Worse yet, chasing new markets, rolling out new offerings when you've got the prospect of too much rapid growth on your plate, or otherwise taking your eyes off the main chance (and the low hanging and very sizable fruit) is a bad approach and a bad message for your loyal customers. Successful startups that eventually stumble and fail do so far more often because of indigestion than starvation. Too much, too soon - an embarrassment of riches.

Your best and biggest customers, unlike some of your investors, don't want you chasing the next great thing. They want you heads-down, focused, and taking care of their business. The future can take care of itself for now - especially when it's distant, risky, and likely to be diminished for quite a while. Even readily available and adjacent opportunities aren't anything your direct customers want to hear about for now.

But the investors think this kind of deepening customer and market penetration, comprehensive integration and growing interdependence is old and tired news - just more of the same - and not entitled to the kind of exciting multiples they see being applied to other businesses in other industries.  To them, it's not the short path to a successful exit or acquisition that they're now looking desperately for because they gave up two years of development and new growth to Covid-19. They hear all about software eating the world and the dominance of the cloud and want to have their portfolio companies chase that rainbow and forget about the old and boring business as usual.

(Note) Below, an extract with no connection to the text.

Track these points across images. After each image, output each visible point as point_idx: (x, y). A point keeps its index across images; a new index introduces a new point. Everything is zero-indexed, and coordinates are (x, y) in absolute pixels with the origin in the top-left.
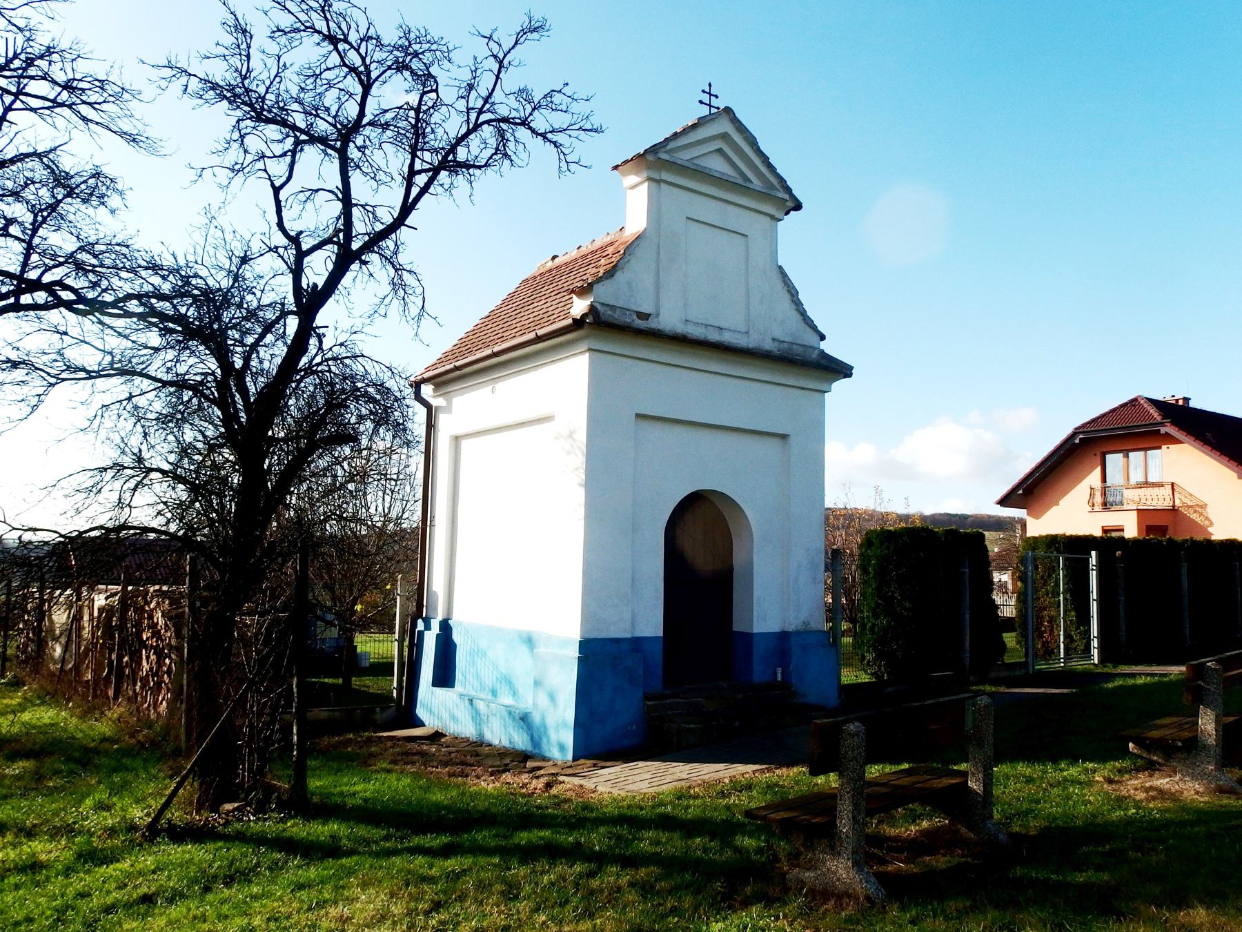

They don't understand that these massive customer enterprises are perfectly happy to farm out various support services to third parties, and, in fact, increasingly excited to do so as they seek to turn their personnel costs more and more into variable rather than fixed expenses. Insurance companies these days are perfect examples of institutional customers happy to have other companies use their personnel to provide marketing data, customer surveys, inspection services, call center support, field appraisals, etc.

But big conservative outfits like insurers are insanely protective and hidebound when it comes to replacing decades of old enterprise level code with new software solutions, which are often untested at scale. For new businesses competing in oligopolistic markets, the service bird in the hand and a growing connection to a few of the key players is worth far more to the business in the near term than the distant prospect of convincing the giants to fundamentally change their entire operating system and adopt a SaaS or similar approach provided by an outside firm.

The investors might be right in the long run but asking a young company to make dramatic shifts in their base strategy - moving from efficiently providing important services to developing and providing enterprise-essential software - risks throwing the baby out with the bathwater and simply hoping for the best down the line. It worked many years ago for Netflix to basically bag the basic disk delivery business and shift to streaming, but - even there - it was touch and go for several years along with some fairly embarrassing stumbles like Qwickster.

The smart money in tough, troubled and uncertain times is to stick with the guys who got you to the dance in the first place. Investors who aren't happy with management's plans and strategies, and especially with the early numbers, results and growing post-pandemic demand for the business's basic services, should give some serious thought to taking their chips off the table and heading off to find the next fantasy story or meme stock.